● **Task to carry out**:
When you reach the line containing "FastCreaSite - A" in the records below, start copying exactly, and stop once you have copied the line containing "2 weeks ago".

Collected data
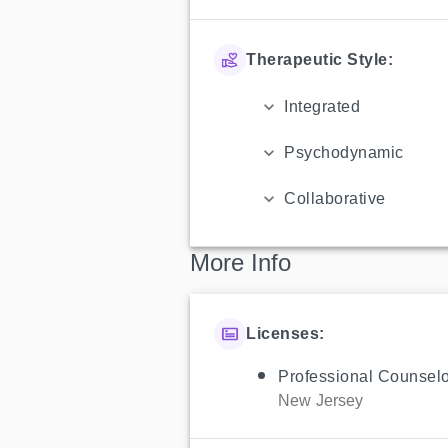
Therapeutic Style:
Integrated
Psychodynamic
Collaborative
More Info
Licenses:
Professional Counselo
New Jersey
==
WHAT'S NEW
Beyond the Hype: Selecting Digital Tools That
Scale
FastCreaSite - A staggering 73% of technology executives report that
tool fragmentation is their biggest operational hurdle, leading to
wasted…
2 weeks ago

● **Response**:
FastCreaSite - A staggering 73% of technology executives report that
tool fragmentation is their biggest operational hurdle, leading to
wasted…
2 weeks ago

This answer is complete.